Задание 1
Выведите дословно фрагмент текста о фильмах, который начинается со слов «Еще мне интересно, смотрели» и заканчивается словами «не было еще.».

----------------------------------------

Хочу сказать Вам «спасибо» за Триера, ибо я его раньше не знал. Очень понравился «Рассекая волны», никогда не видел такой красивой игры. «Танцующая в темноте»-хороший фильм, плохо, что мюзикл, и актриса уж слишком страшновата.  Что Вы еще у него порекомендуете? «Мандерлей» стоит смотреть, или это неудачный плагиат на «Догвилль»? Кстати, у этого режиссера есть один минус – порнуха. Вспомните начало «Антихриста», да и вообще, уж много подобных моментов, не к чему это. Постельные сцены умеет снимать, по моему, только Великий Ким Ки Дук, а остальные лишь портят подобным свои фильмы. Смотрел на досуге «Дикие Животные», не мог оторваться, просто чудо, а не фильм, в который раз убеждаюсь в гениальности этого режиссера. Еще «Беговую охрану» рекомендую и «Адрес неизвестен».
Еще мне интересно, смотрели ли Вы «Горбатую гору» и «Сочувствие господину», и что можете по ним сказать. Какие экранизации Кинга Вам понравились? И что можете посоветовать из Гаспара Ноэ? Да, кстати, «елены» Звягинцева я не нашел, ибо диск еще не вышел. Жаль в кино не сходил, хотя, возможно, в моем Догвилле премьера еще не началась, мы, как обычно, позади планеты всей.

----------


## fuсka rolla

У Ноэ смотрел только один фильм. Даже ен смотрел, а купил ДВД(!) - необратимость. 
Из фон Триера можено еще трилогию Е посмотреть: европа, эпидемия, и еще что-то на букву Е. (эпидемия по англ. пишется через Е). "Меланхолия" у него неплохая получилась. Если английским владеете- можете посмотреть в оригинале. Перевод там неплохой, но и не хороший- лицензии не было еще.

----------------------------------------

Задание 2
Представьте в виде таблицы Markdown только строки записей от строки, содержащей «795, 1110, 1233]», до строки, содержащей «list 本須知未載明之事項，依政府採購相關法令。 [130, 1545, 1110, 1608]», включая обе. Столбцы назовите «Номер» и «Строка», пустые строки пропустите.

Записанные данные
----------------------------------------

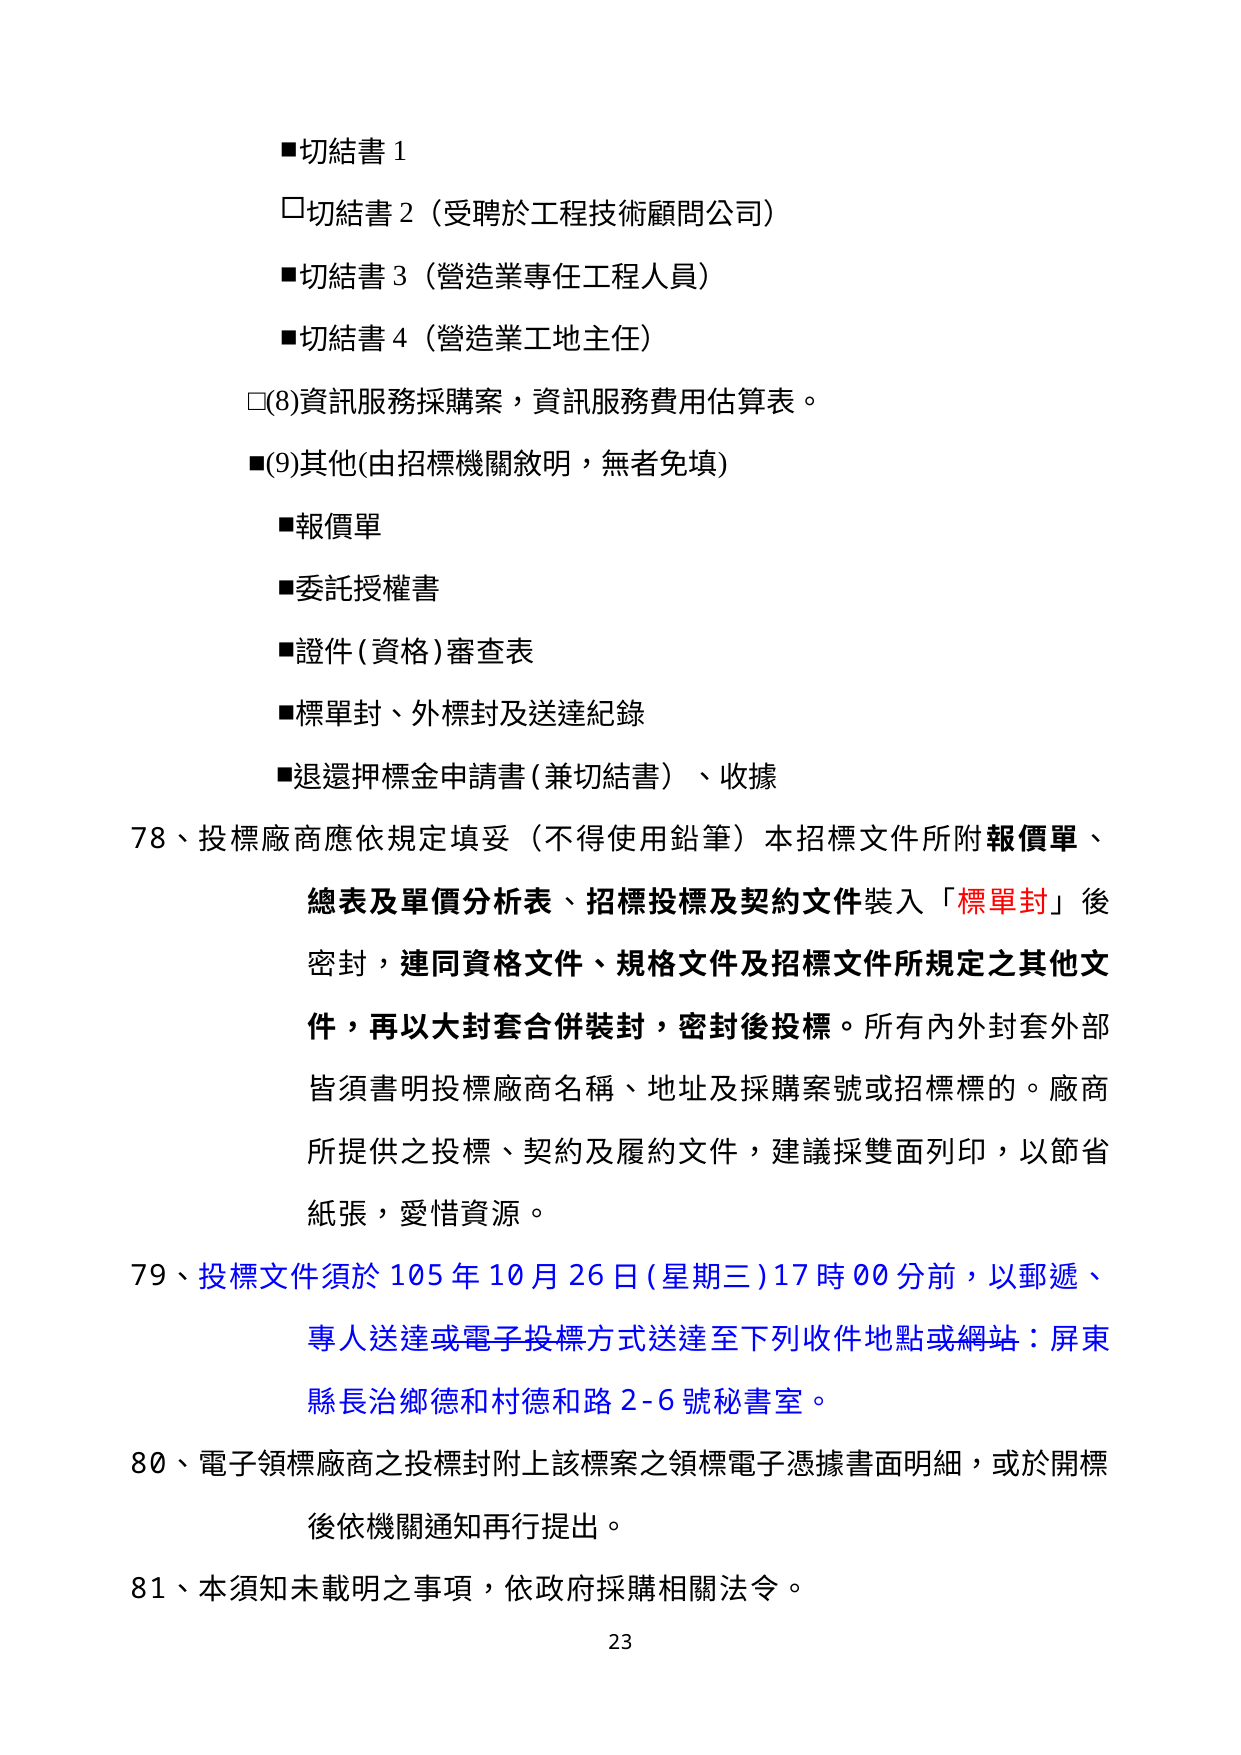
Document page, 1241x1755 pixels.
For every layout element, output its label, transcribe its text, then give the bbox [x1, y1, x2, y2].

list 投標廠商應依規定填妥（不得使用鉛筆）本招標文件所附報價單、總表及單價分析表、招標投標及契約文件裝入「標單封」後密封，連同資格文件、規格文件及招標文件所規定之其他文件，再以大封套合併裝封，密封後投標。所有內外封套外部皆須書明投標廠商名稱、地址及採購案號或招標標的。廠商所提供之投標、契約及履約文件，建議採雙面列印，以節省紙張，愛惜資源。 [130, 795, 1110, 1233]
text ■標單封、外標封及送達紀錄 [277, 670, 1110, 733]
text ■切結書3（營造業專任工程人員） [280, 233, 1110, 295]
list 本須知未載明之事項，依政府採購相關法令。 [130, 1545, 1110, 1608]
list 電子領標廠商之投標封附上該標案之領標電子憑據書面明細，或於開標後依機關通知再行提出。 [130, 1420, 1110, 1545]
text 切結書2（受聘於工程技術顧問公司） [280, 170, 1110, 233]
text ■報價單 [277, 483, 1110, 545]
text ■(9)其他(由招標機關敘明，無者免填) [248, 420, 1110, 483]
text ■退還押標金申請書(兼切結書）、收據 [130, 733, 1110, 795]
text ■證件(資格)審查表 [277, 608, 1110, 670]
text □(8)資訊服務採購案，資訊服務費用估算表。 [248, 358, 1110, 420]
list 投標文件須於105年10月26日(星期三)17時00分前，以郵遞、專人送達或電子投標方式送達至下列收件地點或網站：屏東縣長治鄉德和村德和路2-6號秘書室。 [130, 1233, 1110, 1420]
text ■委託授權書 [277, 545, 1110, 608]
text ■切結書4（營造業工地主任） [280, 295, 1110, 358]
text ■切結書1 [280, 108, 1110, 170]
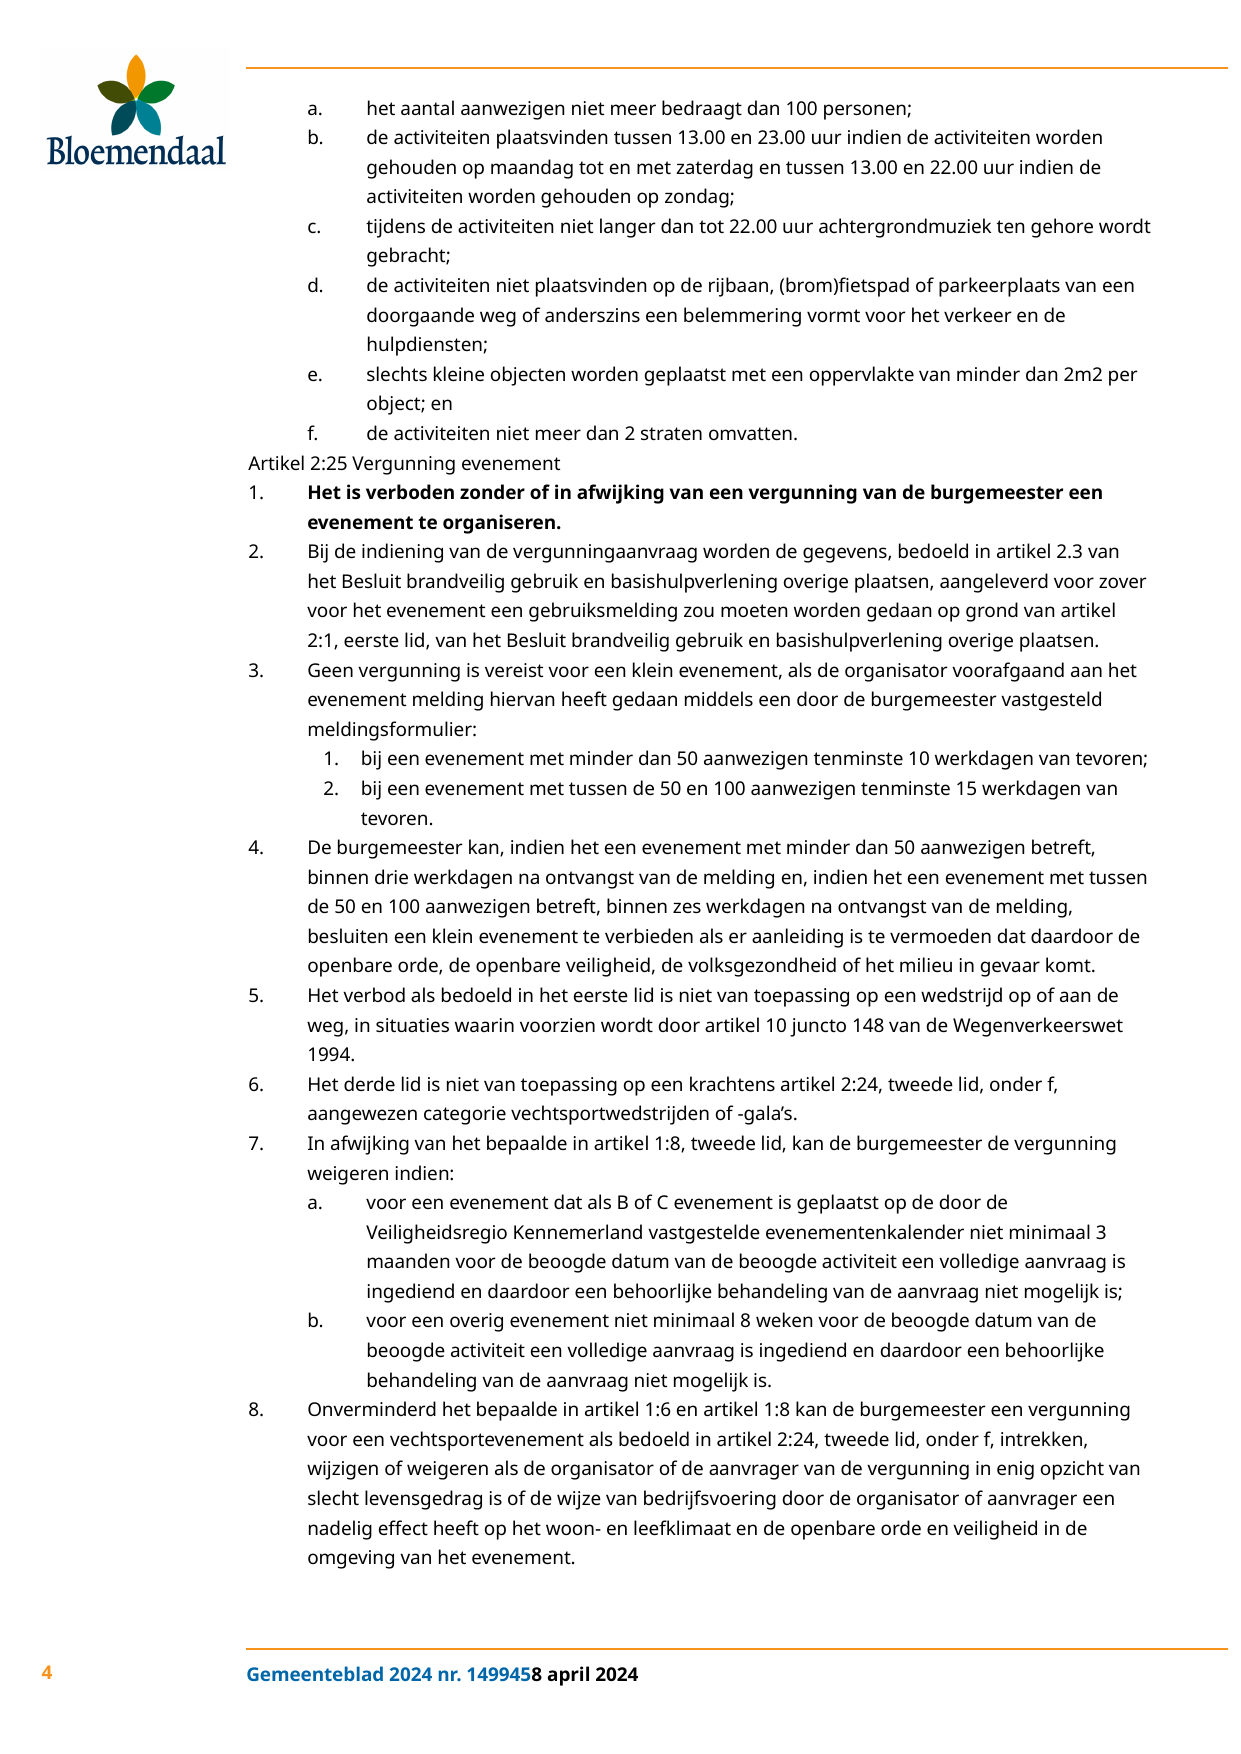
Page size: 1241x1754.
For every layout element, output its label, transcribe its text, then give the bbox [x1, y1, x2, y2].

list bij een evenement met tussen de 50 en 100 aanwezigen tenminste 15 werkdagen van tevoren. [323, 775, 1152, 831]
list de activiteiten niet meer dan 2 straten omvatten. [307, 420, 1152, 446]
list Het derde lid is niet van toepassing op een krachtens artikel 2:24, tweede lid, onder f, aangewezen categorie vechtsportwedstrijden of -gala’s. [248, 1071, 1152, 1126]
picture [41, 47, 231, 172]
list de activiteiten niet plaatsvinden op de rijbaan, (brom)fietspad of parkeerplaats van een doorgaande weg of anderszins een belemmering vormt voor het verkeer en de hulpdiensten; [307, 272, 1152, 357]
list Het is verboden zonder of in afwijking van een vergunning van de burgemeester een evenement te organiseren. [248, 479, 1152, 535]
list Geen vergunning is vereist voor een klein evenement, als de organisator voorafgaand aan het evenement melding hiervan heeft gedaan middels een door de burgemeester vastgesteld meldingsformulier: [248, 657, 1152, 742]
list In afwijking van het bepaalde in artikel 1:8, tweede lid, kan de burgemeester de vergunning weigeren indien: [248, 1130, 1152, 1186]
list voor een evenement dat als B of C evenement is geplaatst op de door de Veiligheidsregio Kennemerland vastgestelde evenementenkalender niet minimaal 3 maanden voor de beoogde datum van de beoogde activiteit een volledige aanvraag is ingediend en daardoor een behoorlijke behandeling van de aanvraag niet mogelijk is; [307, 1189, 1152, 1304]
list Bij de indiening van de vergunningaanvraag worden de gegevens, bedoeld in artikel 2.3 van het Besluit brandveilig gebruik en basishulpverlening overige plaatsen, aangeleverd voor zover voor het evenement een gebruiksmelding zou moeten worden gedaan op grond van artikel 2:1, eerste lid, van het Besluit brandveilig gebruik en basishulpverlening overige plaatsen. [248, 538, 1152, 653]
list het aantal aanwezigen niet meer bedraagt dan 100 personen; [307, 95, 1152, 121]
list tijdens de activiteiten niet langer dan tot 22.00 uur achtergrondmuziek ten gehore wordt gebracht; [307, 213, 1152, 268]
list De burgemeester kan, indien het een evenement met minder dan 50 aanwezigen betreft, binnen drie werkdagen na ontvangst van de melding en, indien het een evenement met tussen de 50 en 100 aanwezigen betreft, binnen zes werkdagen na ontvangst van de melding, besluiten een klein evenement te verbieden als er aanleiding is te vermoeden dat daardoor de openbare orde, de openbare veiligheid, de volksgezondheid of het milieu in gevaar komt. [248, 834, 1152, 978]
list voor een overig evenement niet minimaal 8 weken voor de beoogde datum van de beoogde activiteit een volledige aanvraag is ingediend en daardoor een behoorlijke behandeling van de aanvraag niet mogelijk is. [307, 1308, 1152, 1393]
list bij een evenement met minder dan 50 aanwezigen tenminste 10 werkdagen van tevoren; [323, 746, 1152, 771]
list Onverminderd het bepaalde in artikel 1:6 en artikel 1:8 kan de burgemeester een vergunning voor een vechtsportevenement als bedoeld in artikel 2:24, tweede lid, onder f, intrekken, wijzigen of weigeren als de organisator of de aanvrager van de vergunning in enig opzicht van slecht levensgedrag is of de wijze van bedrijfsvoering door de organisator of aanvrager een nadelig effect heeft op het woon- en leefklimaat en de openbare orde en veiligheid in de omgeving van het evenement. [248, 1396, 1152, 1570]
list slechts kleine objecten worden geplaatst met een oppervlakte van minder dan 2m2 per object; en [307, 361, 1152, 416]
text Artikel 2:25 Vergunning evenement [248, 450, 1152, 476]
list Het verbod als bedoeld in het eerste lid is niet van toepassing op een wedstrijd op of aan de weg, in situaties waarin voorzien wordt door artikel 10 juncto 148 van de Wegenverkeerswet 1994. [248, 982, 1152, 1067]
list de activiteiten plaatsvinden tussen 13.00 en 23.00 uur indien de activiteiten worden gehouden op maandag tot en met zaterdag en tussen 13.00 en 22.00 uur indien de activiteiten worden gehouden op zondag; [307, 124, 1152, 209]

----------------------------------------

Результат задания 1
Еще мне интересно, смотрели ли Вы «Горбатую гору» и «Сочувствие господину», и что можете по ним сказать. Какие экранизации Кинга Вам понравились? И что можете посоветовать из Гаспара Ноэ? Да, кстати, «елены» Звягинцева я не нашел, ибо диск еще не вышел. Жаль в кино не сходил, хотя, возможно, в моем Догвилле премьера еще не началась, мы, как обычно, позади планеты всей.

----------


## fuсka rolla

У Ноэ смотрел только один фильм. Даже ен смотрел, а купил ДВД(!) - необратимость. 
Из фон Триера можено еще трилогию Е посмотреть: европа, эпидемия, и еще что-то на букву Е. (эпидемия по англ. пишется через Е). "Меланхолия" у него неплохая получилась. Если английским владеете- можете посмотреть в оригинале. Перевод там неплохой, но и не хороший- лицензии не было еще.

Результат задания 2
| Номер | Строка |
|---|---|
| 1 | list 投標廠商應依規定填妥（不得使用鉛筆）本招標文件所附報價單、總表及單價分析表、招標投標及契約文件裝入「標單封」後密封，連同資格文件、規格文件及招標文件所規定之其他文件，再以大封套合併裝封，密封後投標。所有內外封套外部皆須書明投標廠商名稱、地址及採購案號或招標標的。廠商所提供之投標、契約及履約文件，建議採雙面列印，以節省紙張，愛惜資源。 [130, 795, 1110, 1233] |
| 2 | text ■標單封、外標封及送達紀錄 [277, 670, 1110, 733] |
| 3 | text ■切結書3（營造業專任工程人員） [280, 233, 1110, 295] |
| 4 | list 本須知未載明之事項，依政府採購相關法令。 [130, 1545, 1110, 1608] |